▶ **Page**
○ ○ ○ ○

Forms for All

Dan O'Mahony
Guidewire Design
Published in
6 min readMay 14, 2021
An illustration that depicts a group of people with different disabilities, including visual and motor.

Introduction

Every meaningful interaction that occurs on the web involves a form of some sort — for registration, subscription services, customer feedback, and to initiate transactions between users and companies. Forms connect users to your business. Without them, the web becomes a passive experience — something to merely be consumed.

Whether it is communicating through Slack, buying a product, or working through a fully-fledged application flow, forms are always front and center. As a gateway to your application, experience, and indeed your customers, each form you include should be usable for as many users as possible.

In essence,

An accessible form equates to increased potential market reach.

○ ○ ○ ○

▶ **Given records**
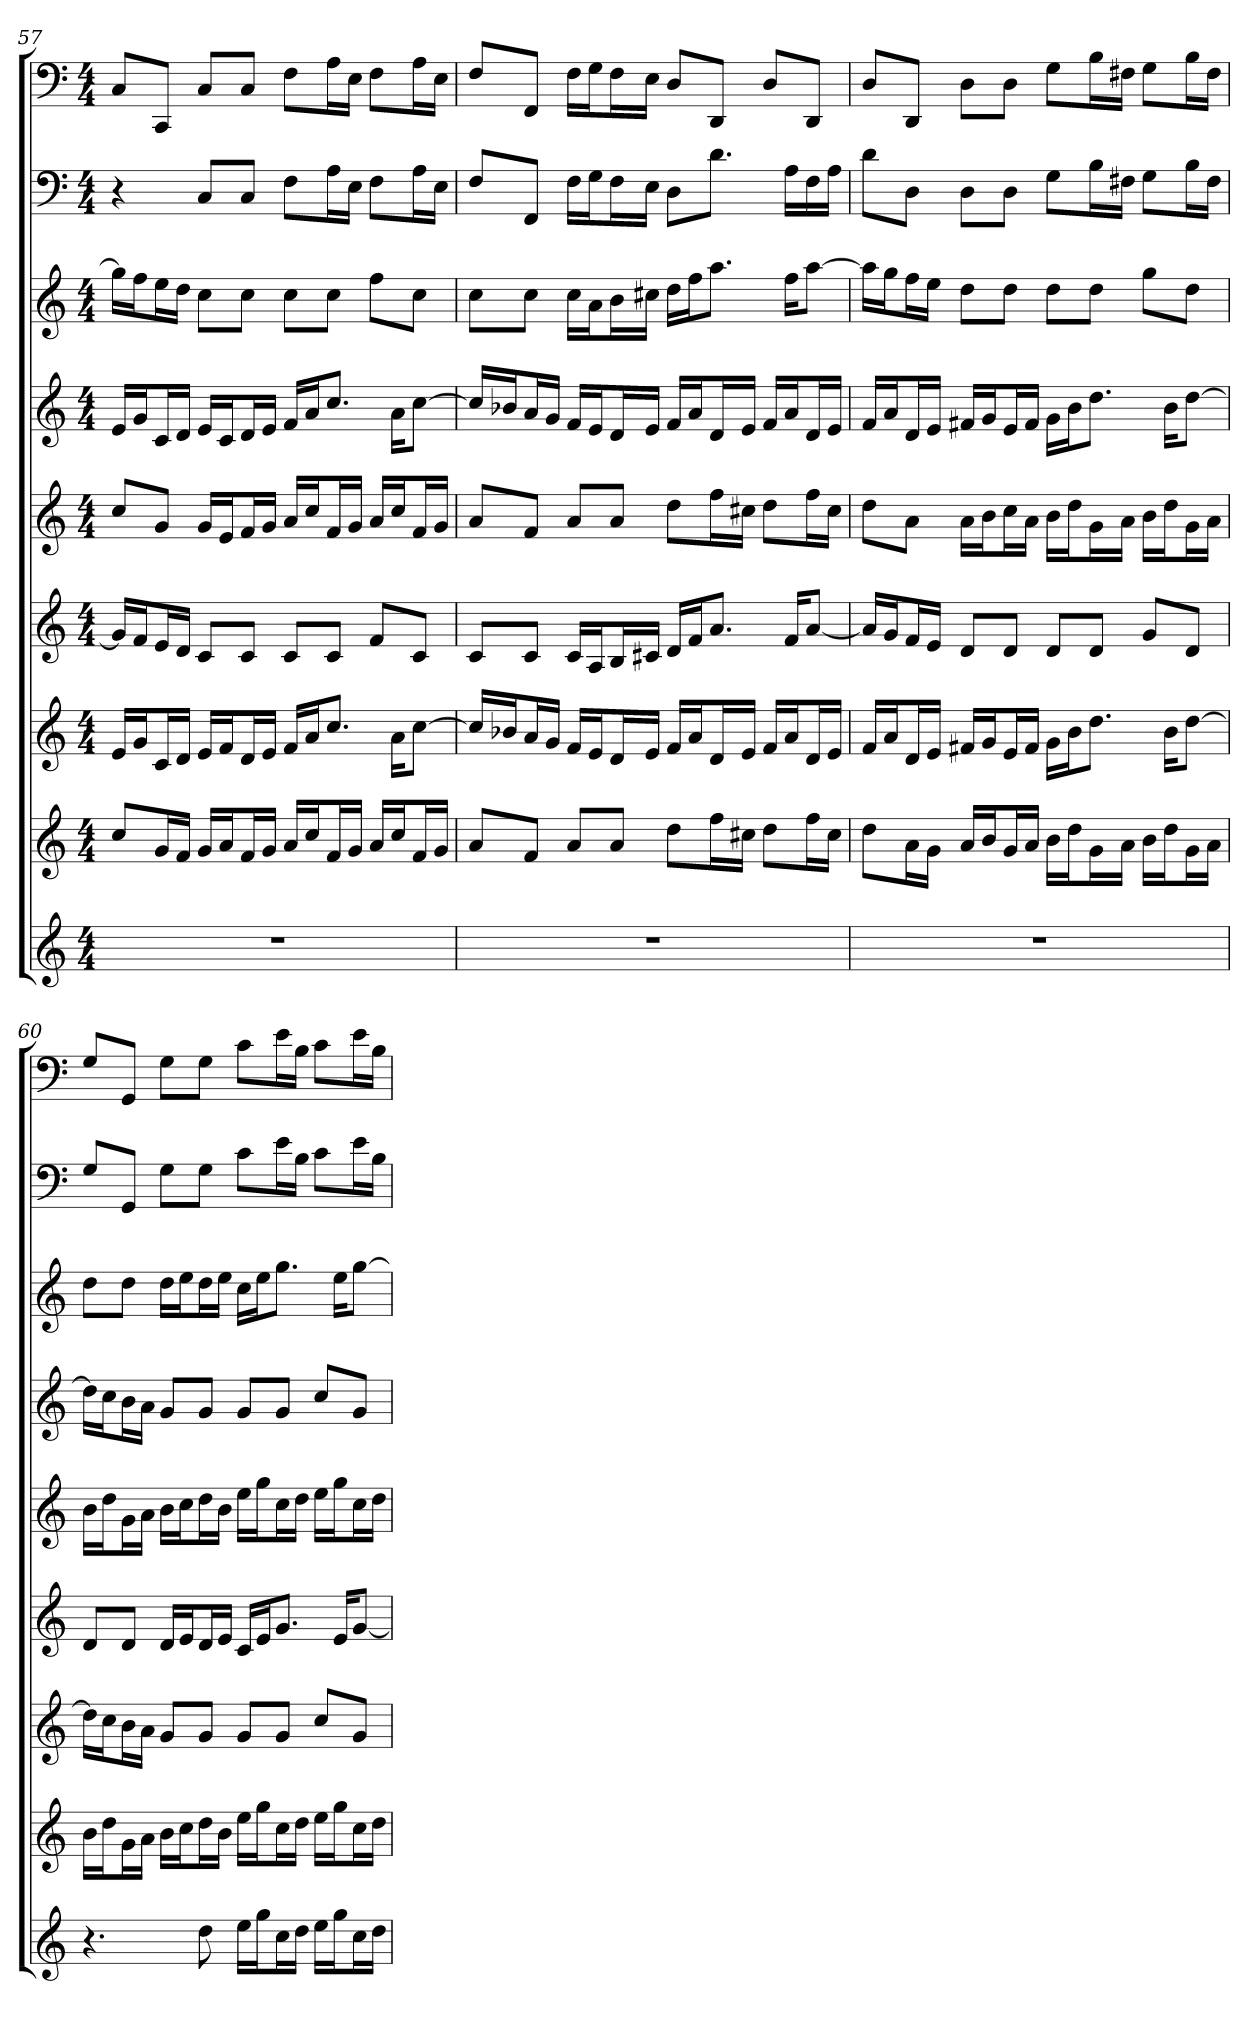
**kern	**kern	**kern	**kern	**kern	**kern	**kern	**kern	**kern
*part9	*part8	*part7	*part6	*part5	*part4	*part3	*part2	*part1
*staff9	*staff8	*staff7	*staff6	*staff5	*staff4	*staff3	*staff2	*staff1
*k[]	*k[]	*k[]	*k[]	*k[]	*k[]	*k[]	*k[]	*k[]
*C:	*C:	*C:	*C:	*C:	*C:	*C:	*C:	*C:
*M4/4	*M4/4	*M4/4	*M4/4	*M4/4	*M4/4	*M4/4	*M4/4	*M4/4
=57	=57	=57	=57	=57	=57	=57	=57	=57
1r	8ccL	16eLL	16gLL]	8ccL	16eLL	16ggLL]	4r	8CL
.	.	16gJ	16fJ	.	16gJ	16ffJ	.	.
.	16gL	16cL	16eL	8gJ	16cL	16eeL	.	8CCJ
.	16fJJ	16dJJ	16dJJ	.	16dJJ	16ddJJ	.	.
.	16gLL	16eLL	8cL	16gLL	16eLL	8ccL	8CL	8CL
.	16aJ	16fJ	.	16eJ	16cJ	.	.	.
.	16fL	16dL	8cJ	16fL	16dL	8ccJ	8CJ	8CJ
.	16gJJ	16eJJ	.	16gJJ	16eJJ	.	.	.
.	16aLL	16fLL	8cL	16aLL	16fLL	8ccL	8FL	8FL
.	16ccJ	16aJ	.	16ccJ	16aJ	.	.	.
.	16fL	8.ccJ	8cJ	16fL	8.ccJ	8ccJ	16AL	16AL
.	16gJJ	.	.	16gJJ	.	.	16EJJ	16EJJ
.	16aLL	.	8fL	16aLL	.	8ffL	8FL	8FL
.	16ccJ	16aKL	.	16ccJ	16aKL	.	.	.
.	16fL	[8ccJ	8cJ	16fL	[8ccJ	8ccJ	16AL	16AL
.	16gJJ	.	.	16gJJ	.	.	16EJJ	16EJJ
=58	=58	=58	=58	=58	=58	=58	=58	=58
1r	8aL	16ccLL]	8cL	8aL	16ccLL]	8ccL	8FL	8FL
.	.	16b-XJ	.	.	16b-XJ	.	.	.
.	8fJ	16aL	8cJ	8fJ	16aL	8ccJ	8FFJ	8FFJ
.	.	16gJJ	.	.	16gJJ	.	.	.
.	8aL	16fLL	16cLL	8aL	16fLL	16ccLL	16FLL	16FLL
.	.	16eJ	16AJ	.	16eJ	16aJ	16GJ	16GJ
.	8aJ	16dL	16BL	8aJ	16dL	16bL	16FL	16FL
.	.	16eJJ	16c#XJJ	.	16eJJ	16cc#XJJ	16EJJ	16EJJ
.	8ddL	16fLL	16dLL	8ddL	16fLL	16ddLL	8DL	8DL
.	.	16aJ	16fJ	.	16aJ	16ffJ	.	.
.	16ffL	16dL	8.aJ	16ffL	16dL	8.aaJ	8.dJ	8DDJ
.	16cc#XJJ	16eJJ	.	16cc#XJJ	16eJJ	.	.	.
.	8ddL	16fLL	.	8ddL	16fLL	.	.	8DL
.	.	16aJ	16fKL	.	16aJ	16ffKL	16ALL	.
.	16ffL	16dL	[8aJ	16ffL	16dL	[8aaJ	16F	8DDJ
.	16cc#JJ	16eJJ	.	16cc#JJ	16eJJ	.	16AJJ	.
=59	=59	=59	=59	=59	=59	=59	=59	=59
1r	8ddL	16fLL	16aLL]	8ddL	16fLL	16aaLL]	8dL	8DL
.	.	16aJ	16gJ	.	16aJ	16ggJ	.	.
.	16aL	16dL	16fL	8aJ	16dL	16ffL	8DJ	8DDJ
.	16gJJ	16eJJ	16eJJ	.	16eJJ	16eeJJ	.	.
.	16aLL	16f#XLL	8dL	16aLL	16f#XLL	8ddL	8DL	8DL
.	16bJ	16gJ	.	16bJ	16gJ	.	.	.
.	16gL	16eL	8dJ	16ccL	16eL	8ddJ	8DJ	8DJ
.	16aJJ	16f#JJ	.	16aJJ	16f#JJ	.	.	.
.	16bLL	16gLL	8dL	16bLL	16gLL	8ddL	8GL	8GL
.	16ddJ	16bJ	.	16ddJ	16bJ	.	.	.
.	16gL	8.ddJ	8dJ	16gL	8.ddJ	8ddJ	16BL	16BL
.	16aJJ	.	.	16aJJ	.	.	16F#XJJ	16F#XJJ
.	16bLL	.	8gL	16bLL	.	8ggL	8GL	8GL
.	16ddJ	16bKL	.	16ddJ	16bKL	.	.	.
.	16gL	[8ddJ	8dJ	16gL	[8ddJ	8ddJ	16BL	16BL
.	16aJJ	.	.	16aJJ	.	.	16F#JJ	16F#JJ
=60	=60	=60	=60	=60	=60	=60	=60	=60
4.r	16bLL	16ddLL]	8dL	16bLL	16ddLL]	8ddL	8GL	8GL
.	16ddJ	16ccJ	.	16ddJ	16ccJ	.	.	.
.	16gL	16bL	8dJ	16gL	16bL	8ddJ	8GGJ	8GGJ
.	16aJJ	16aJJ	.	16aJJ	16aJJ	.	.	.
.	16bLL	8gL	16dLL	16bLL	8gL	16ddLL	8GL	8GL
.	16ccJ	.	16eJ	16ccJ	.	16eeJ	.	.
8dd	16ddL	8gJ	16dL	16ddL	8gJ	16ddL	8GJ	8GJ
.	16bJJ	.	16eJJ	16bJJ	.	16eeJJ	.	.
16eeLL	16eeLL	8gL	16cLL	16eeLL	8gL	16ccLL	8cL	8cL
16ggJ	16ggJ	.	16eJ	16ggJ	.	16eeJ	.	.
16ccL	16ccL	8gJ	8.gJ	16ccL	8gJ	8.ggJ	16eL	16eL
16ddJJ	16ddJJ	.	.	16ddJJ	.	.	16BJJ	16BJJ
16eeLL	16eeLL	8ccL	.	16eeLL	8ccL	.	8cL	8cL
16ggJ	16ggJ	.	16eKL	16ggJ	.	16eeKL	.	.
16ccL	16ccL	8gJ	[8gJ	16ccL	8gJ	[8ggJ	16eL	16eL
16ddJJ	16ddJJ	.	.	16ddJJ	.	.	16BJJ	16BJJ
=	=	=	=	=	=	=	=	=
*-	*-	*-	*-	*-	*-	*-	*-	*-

○ ○ ○ ○

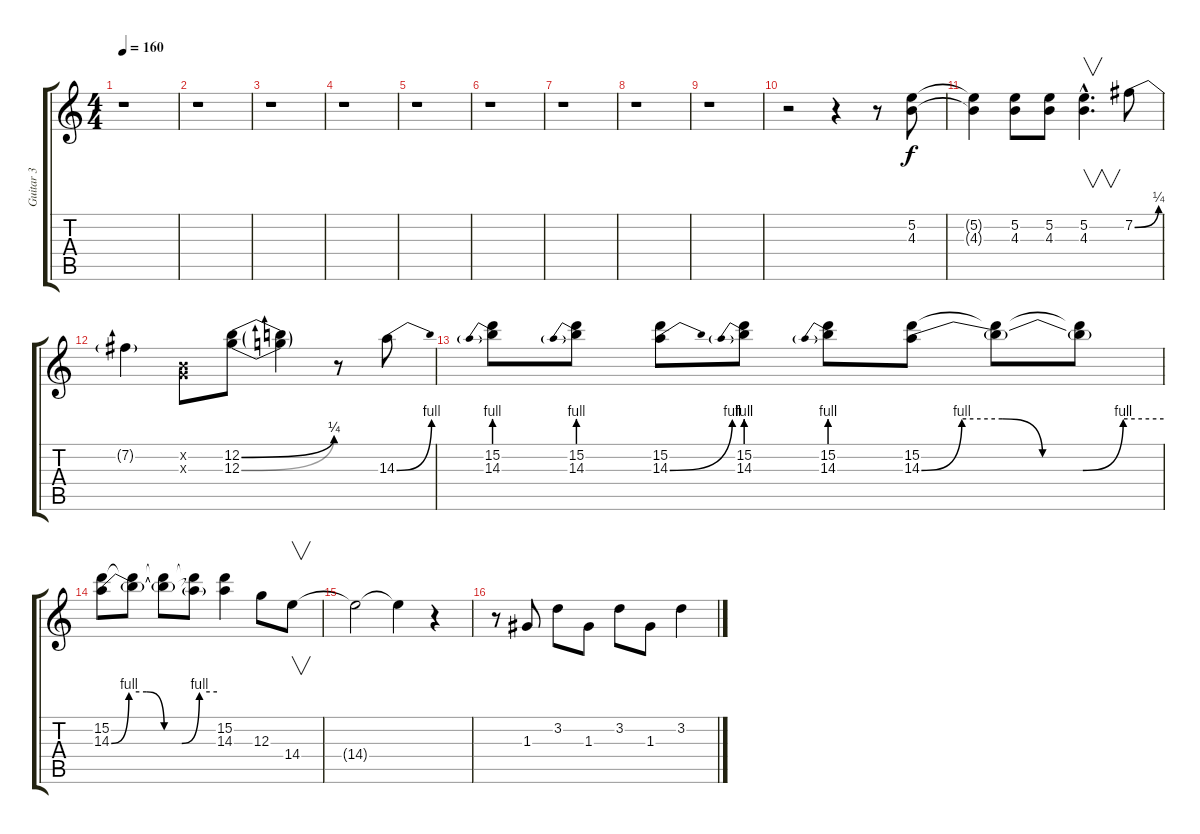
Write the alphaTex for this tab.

○ ○ ○ ○

▶ **What needs to be done**
Answer these questions using the article on accessible forms:
(a) On what date was it published?
(b) What does the web become without forms?
(c) What does an accessible form equate to?
The rows come from a separate source, not from the article on accessible forms.

▶ **Solution to the exercise**
(a) May 14, 2021
(b) A passive experience, something to merely be consumed
(c) Increased potential market reach